When working with distance measures between distributions, singularities can pose a significant challenge. This happens when one of the distributions is degenerate, concentrating all its probability mass on a single point. In this post we discussed the comparison of a Gamma distribution (representing a complex model) with a singular Gamma distribution (representing a base model) in the context of constructing a penalized complexity (PC) prior for the overdispersion parameter $\phi$ in a Bayesian negative binomial regression.
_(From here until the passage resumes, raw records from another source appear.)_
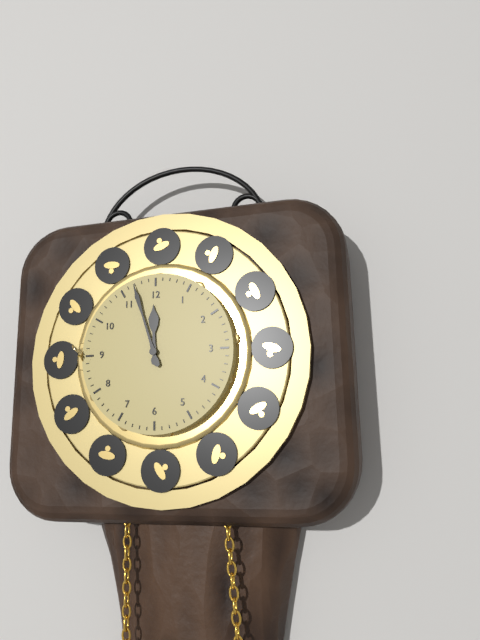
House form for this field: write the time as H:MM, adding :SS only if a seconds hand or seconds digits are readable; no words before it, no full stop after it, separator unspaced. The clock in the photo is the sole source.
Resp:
11:57
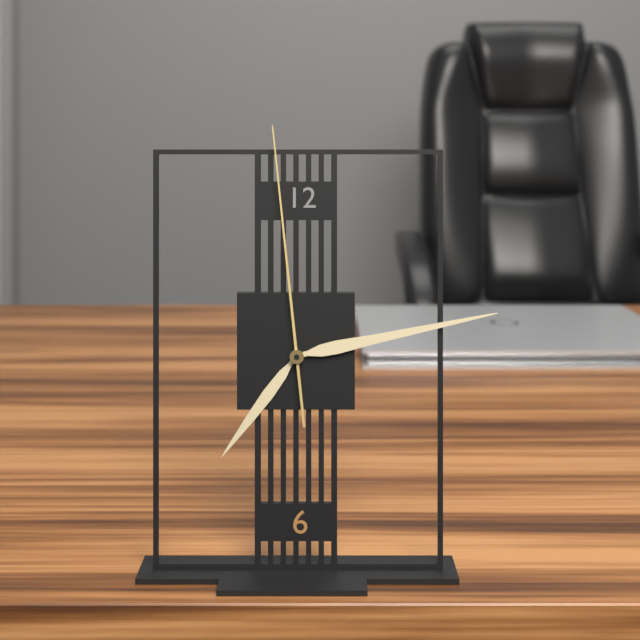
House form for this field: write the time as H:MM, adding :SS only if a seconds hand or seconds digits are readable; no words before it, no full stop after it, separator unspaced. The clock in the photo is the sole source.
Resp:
7:13:59
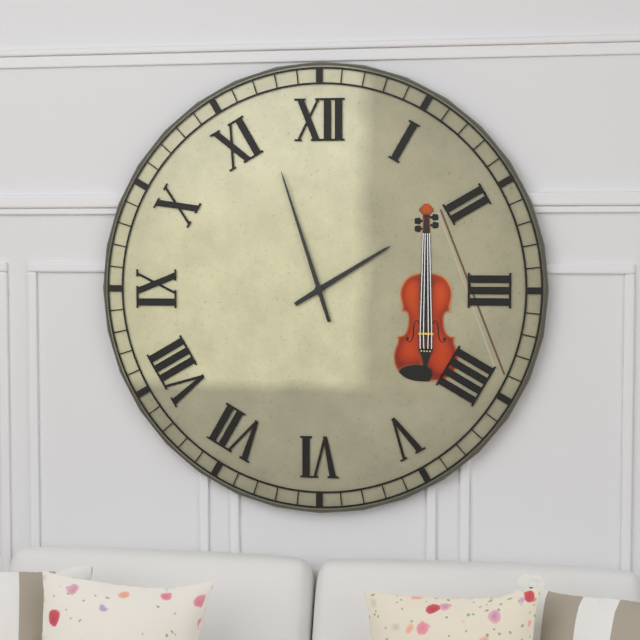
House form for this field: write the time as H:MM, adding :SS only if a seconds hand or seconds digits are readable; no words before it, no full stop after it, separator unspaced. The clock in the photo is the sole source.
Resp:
1:57
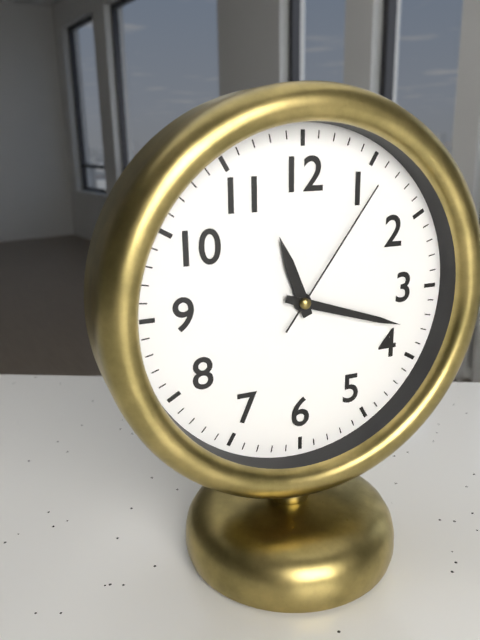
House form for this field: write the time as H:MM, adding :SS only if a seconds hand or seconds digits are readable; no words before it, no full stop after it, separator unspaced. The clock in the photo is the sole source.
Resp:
11:18:06
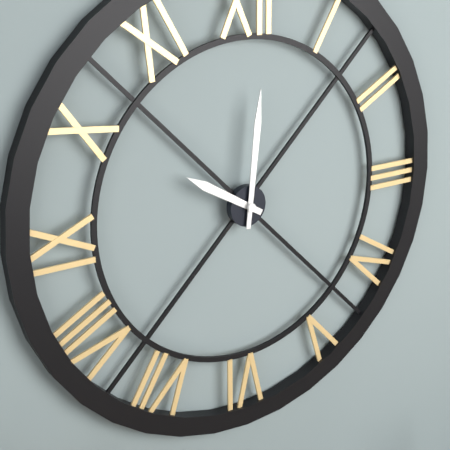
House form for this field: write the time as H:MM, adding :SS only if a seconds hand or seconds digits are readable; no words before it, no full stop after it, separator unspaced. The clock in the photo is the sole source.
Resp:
10:01
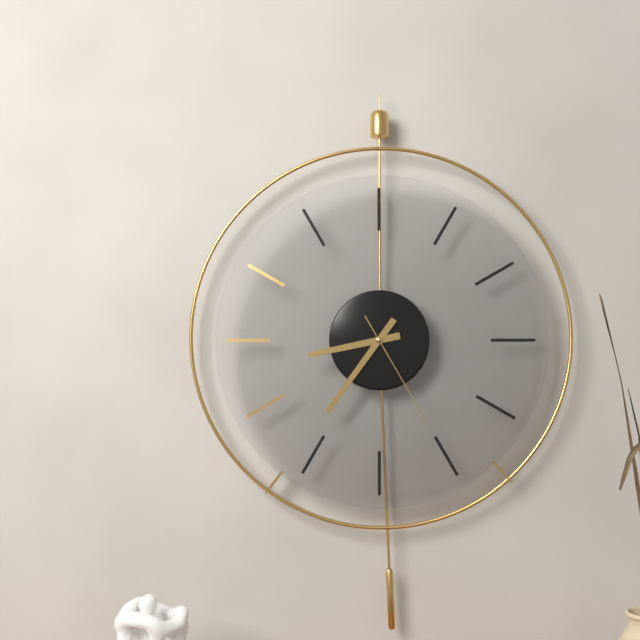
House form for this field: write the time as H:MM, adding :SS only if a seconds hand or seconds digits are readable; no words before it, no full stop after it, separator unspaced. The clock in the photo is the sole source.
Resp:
8:36:25
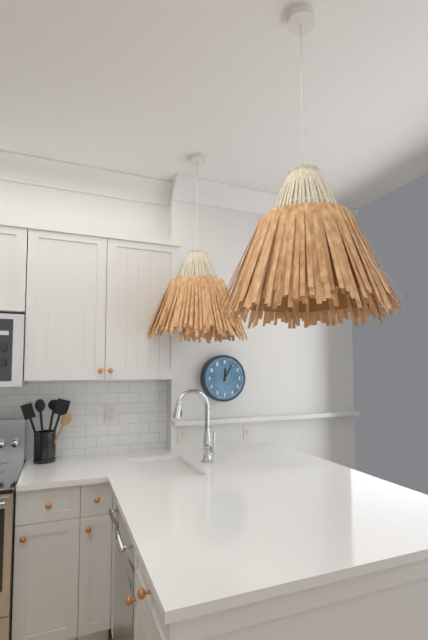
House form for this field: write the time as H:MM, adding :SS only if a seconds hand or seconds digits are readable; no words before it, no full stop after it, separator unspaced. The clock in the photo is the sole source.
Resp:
12:05
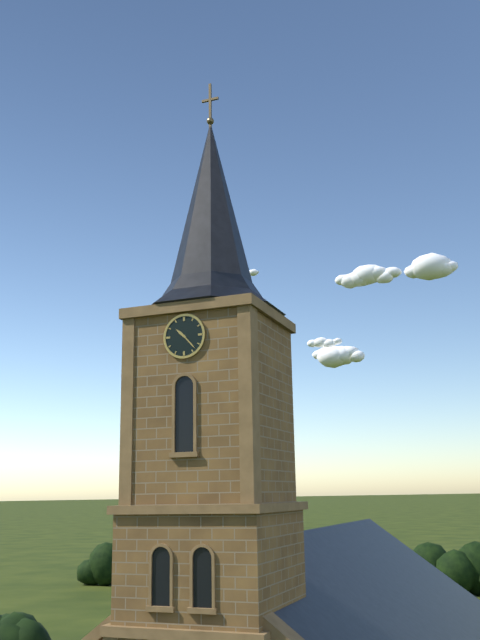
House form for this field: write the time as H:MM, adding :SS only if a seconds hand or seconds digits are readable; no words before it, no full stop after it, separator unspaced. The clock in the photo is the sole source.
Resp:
10:23
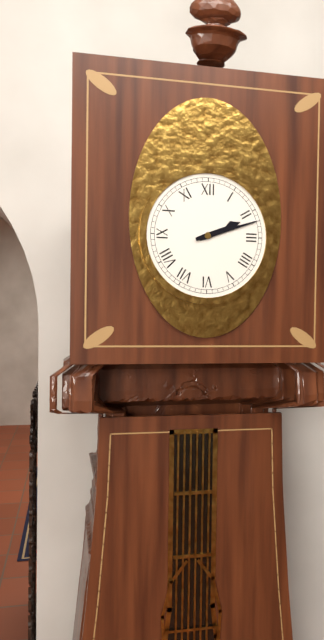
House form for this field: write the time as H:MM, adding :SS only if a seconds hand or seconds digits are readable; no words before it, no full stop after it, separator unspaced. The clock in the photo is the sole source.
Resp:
2:12
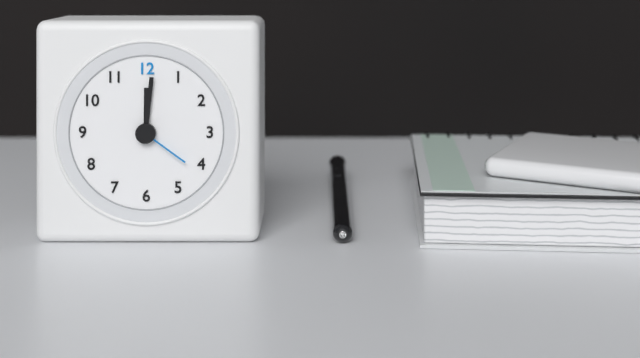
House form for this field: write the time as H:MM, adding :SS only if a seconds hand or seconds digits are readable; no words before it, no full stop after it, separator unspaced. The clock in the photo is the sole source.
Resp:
12:01:21
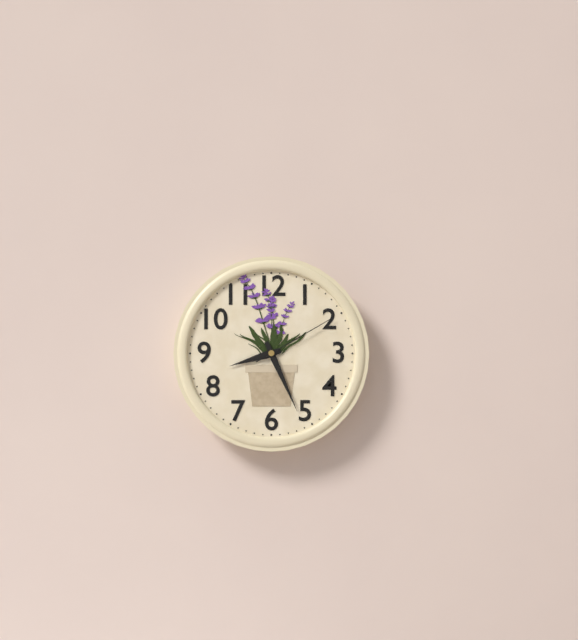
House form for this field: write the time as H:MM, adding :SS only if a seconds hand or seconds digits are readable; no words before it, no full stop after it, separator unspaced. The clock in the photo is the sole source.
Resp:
8:26:10
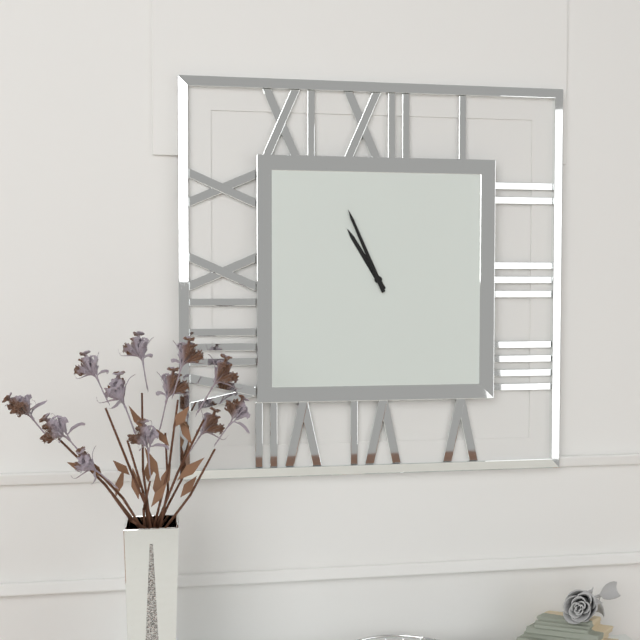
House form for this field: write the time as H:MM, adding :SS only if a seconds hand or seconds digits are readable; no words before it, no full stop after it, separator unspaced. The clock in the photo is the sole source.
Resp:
10:56
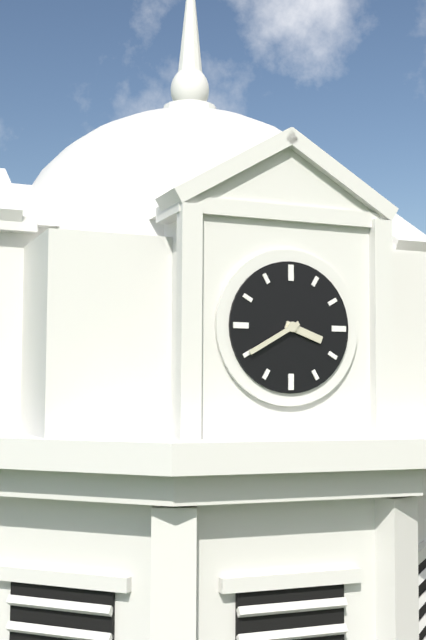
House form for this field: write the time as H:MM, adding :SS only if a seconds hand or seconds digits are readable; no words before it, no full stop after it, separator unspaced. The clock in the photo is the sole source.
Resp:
3:40
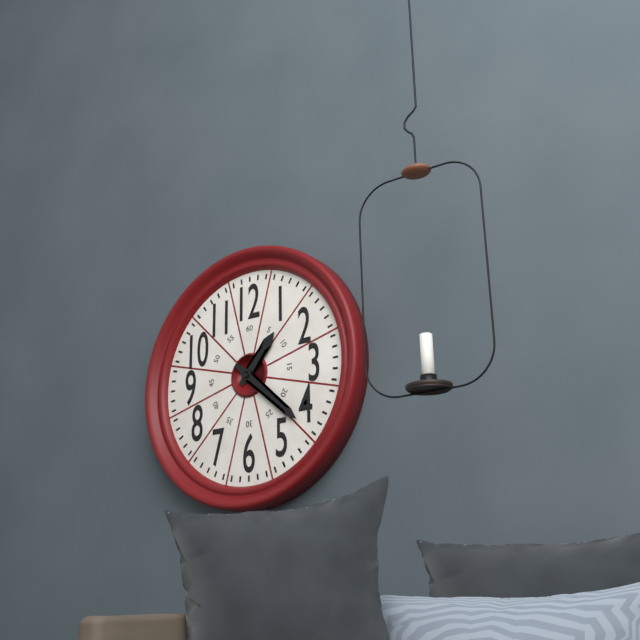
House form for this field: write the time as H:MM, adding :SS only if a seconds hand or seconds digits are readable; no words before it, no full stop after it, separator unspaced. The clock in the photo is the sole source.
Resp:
1:22
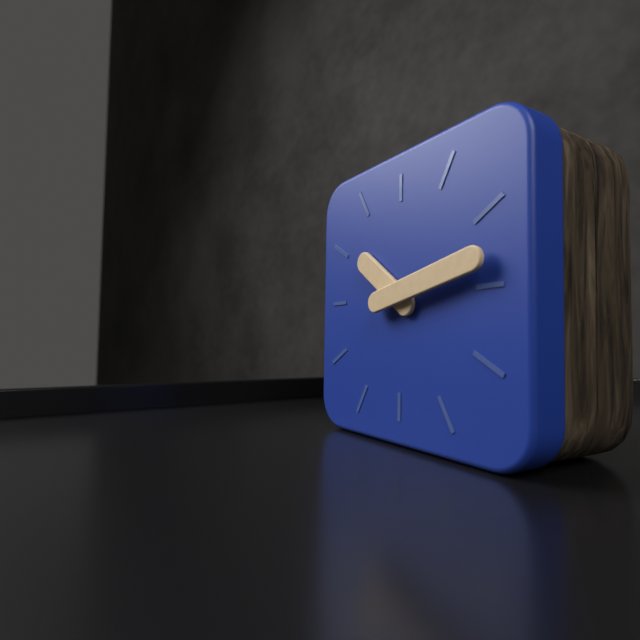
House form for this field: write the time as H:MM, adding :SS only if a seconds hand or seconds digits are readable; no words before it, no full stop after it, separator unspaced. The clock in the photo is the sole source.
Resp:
10:13
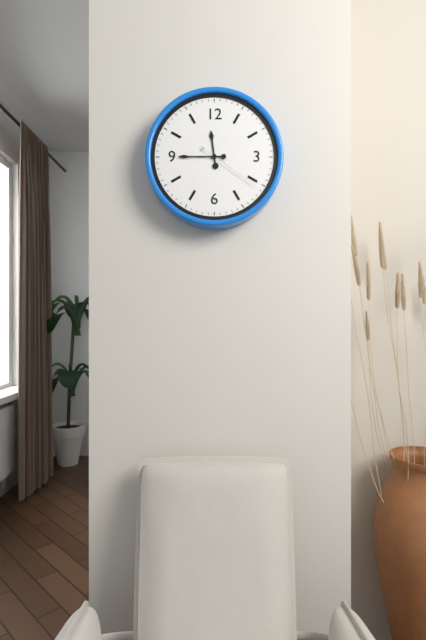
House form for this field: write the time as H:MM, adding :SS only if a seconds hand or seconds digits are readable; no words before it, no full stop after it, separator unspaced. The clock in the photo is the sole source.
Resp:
11:45:21
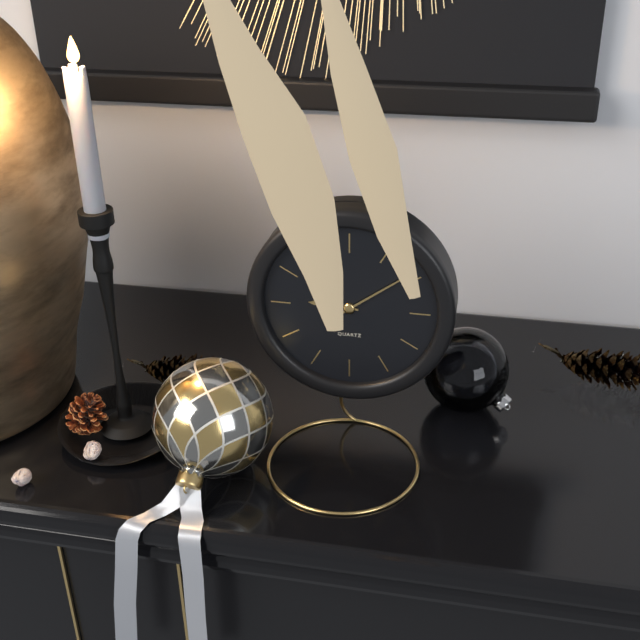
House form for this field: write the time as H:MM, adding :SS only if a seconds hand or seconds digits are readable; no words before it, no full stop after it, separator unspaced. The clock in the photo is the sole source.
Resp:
9:09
In said post, I stated that the distance measure of interest for constructing the PC prior is
$$ \begin{align} \tilde d(\phi) &=\, \sqrt{2\log(\phi^{-1})-2\psi(\phi^{-1})}. \label{eq:kldgammamodel} \end{align} $$
I hinted that $\tilde d(\phi)$ is based on a normalization that addresses the divergence of the Kullback-Leibler divergence (KLD) involving a degenerate distribution.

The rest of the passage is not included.